We may want to add that to the fix-instance-id.sh script preemptively since it is unlikely to cause harm and only adds protection against this scenario.

EIP tagging still isn't quite right

I can see where the EIP is attempted to be tagged here:

https://github.com/eformat/sno-for-100/blob/main/adjust-single-node.sh#L140-L153

However, I'm still getting this warning (and no tags):

💀Warning - tag_eip - could not find any tags for new eip ?
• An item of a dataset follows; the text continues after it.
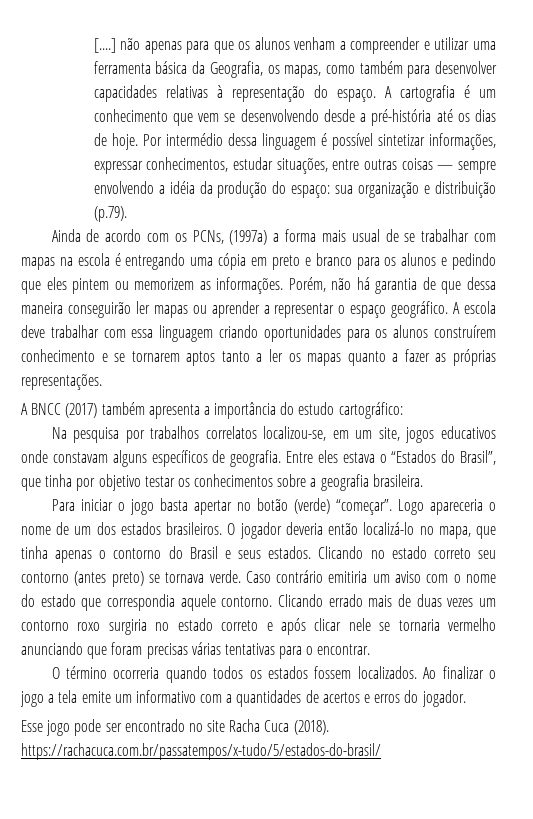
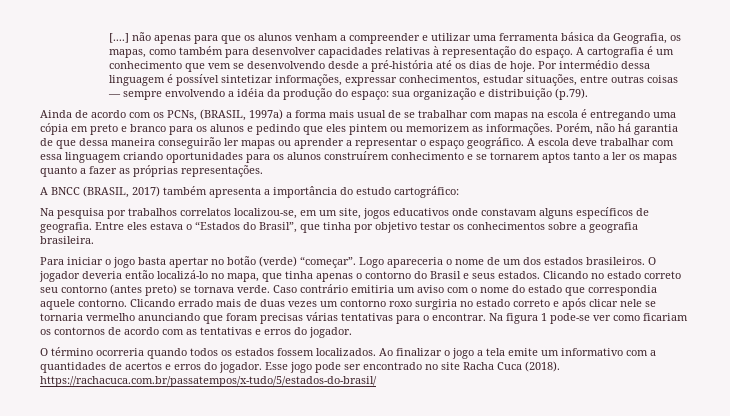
[229,230,268,245] (1997a) -> [200,109,283,121] (BRASIL, 1997a)
[65,403,98,418] (2017) -> [83,186,160,198] (BRASIL, 2017)
(371, 649) none -> [489,313,688,324] [40,327,352,338] Na figura 1 pode-se ver como ficariam os contornos de acordo com as tentativas e erros do jogador.
(466, 698) // -> (262, 367) none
I tried to debug it a little bit here:

[scuppett@x1-carbon sno-for-100]$ read -d '' -r -a lines < <(aws ec2 describe-tags --filters "Name=resource-id,Values=i-080f66d46f78f5a4c" --output text)
[scuppett@x1-carbon sno-for-100]$ echo $lines
TAGS
[scuppett@x1-carbon sno-for-100]$ aws ec2 describe-tags --filters "Name=resource-id,Values=i-080f66d46f78f5a4c" --output text
TAGS    Name    i-080f66d46f78f5a4c     instance        sno-2-98rbv-master-0
TAGS    kubernetes.io/cluster/sno-2-98rbv       i-080f66d46f78f5a4c     instance        owned

So I think it's getting chopped prematurely.

openshift-install destroy cluster misses the EIP

After running this, you can easily run openshift-install destroy cluster and the instance + hosted zones + vpc get cleaned up. However, the new EIP from the conversion gets left behind. This is likely because there's only the sno-100 tag.

If we copy the cluster tags from the instance and put it on the new EIP, I bet the openshift installer will help scrub that up when it tears it down.